**TASK BRIEF**
Find every line in the records below that contains "output", and copy it.

Records from a dataset
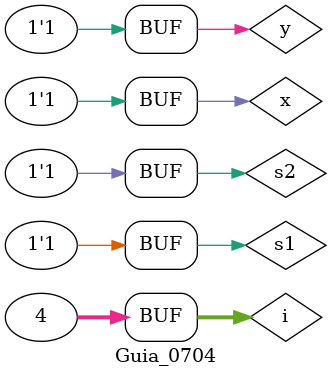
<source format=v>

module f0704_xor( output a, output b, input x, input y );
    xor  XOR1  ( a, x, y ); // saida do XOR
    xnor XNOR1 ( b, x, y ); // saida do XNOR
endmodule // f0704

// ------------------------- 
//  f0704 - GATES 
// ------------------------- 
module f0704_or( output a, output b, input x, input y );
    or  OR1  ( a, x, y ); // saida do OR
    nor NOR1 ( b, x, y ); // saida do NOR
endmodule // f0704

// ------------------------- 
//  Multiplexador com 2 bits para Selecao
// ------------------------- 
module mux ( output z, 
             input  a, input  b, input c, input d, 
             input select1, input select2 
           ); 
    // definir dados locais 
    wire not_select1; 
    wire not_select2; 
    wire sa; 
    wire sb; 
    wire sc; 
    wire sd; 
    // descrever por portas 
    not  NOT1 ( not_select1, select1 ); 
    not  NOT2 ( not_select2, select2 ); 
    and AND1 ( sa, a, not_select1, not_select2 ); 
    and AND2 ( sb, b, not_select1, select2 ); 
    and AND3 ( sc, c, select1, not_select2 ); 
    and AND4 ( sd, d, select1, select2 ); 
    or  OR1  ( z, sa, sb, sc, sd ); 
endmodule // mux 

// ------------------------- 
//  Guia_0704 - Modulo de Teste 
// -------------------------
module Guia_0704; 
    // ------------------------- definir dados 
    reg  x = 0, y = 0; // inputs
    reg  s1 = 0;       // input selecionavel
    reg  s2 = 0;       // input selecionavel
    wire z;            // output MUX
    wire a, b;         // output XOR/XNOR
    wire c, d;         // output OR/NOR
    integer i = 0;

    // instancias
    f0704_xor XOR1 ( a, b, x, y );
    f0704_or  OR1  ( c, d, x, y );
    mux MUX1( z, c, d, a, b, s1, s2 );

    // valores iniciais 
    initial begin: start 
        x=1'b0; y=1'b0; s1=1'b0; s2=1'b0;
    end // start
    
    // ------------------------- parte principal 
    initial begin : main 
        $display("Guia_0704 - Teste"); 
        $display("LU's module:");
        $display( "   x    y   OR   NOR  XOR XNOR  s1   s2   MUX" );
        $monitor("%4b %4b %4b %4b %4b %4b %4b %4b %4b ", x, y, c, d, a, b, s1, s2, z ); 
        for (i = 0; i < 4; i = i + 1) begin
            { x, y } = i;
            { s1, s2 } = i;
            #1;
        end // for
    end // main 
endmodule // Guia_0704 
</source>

--

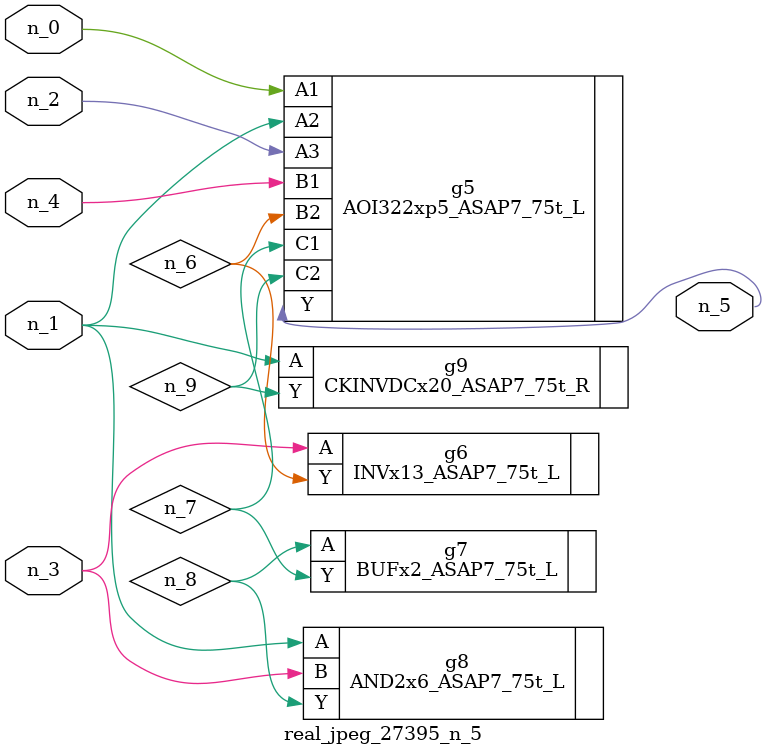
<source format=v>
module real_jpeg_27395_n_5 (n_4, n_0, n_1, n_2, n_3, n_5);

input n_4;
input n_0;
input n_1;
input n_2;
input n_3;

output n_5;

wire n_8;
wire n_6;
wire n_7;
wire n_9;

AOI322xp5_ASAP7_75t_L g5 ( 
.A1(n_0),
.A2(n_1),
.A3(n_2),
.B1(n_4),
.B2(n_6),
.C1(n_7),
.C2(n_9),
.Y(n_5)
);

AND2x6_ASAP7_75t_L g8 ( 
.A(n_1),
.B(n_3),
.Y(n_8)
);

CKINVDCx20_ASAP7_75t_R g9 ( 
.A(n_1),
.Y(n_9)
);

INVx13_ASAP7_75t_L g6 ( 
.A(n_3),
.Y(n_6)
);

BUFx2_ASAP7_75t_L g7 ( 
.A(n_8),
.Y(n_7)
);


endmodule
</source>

**WRITTEN RESPONSE**
module f0704_xor( output a, output b, input x, input y );
module f0704_or( output a, output b, input x, input y );
module mux ( output z, 
    wire z;            // output MUX
    wire a, b;         // output XOR/XNOR
    wire c, d;         // output OR/NOR
output n_5;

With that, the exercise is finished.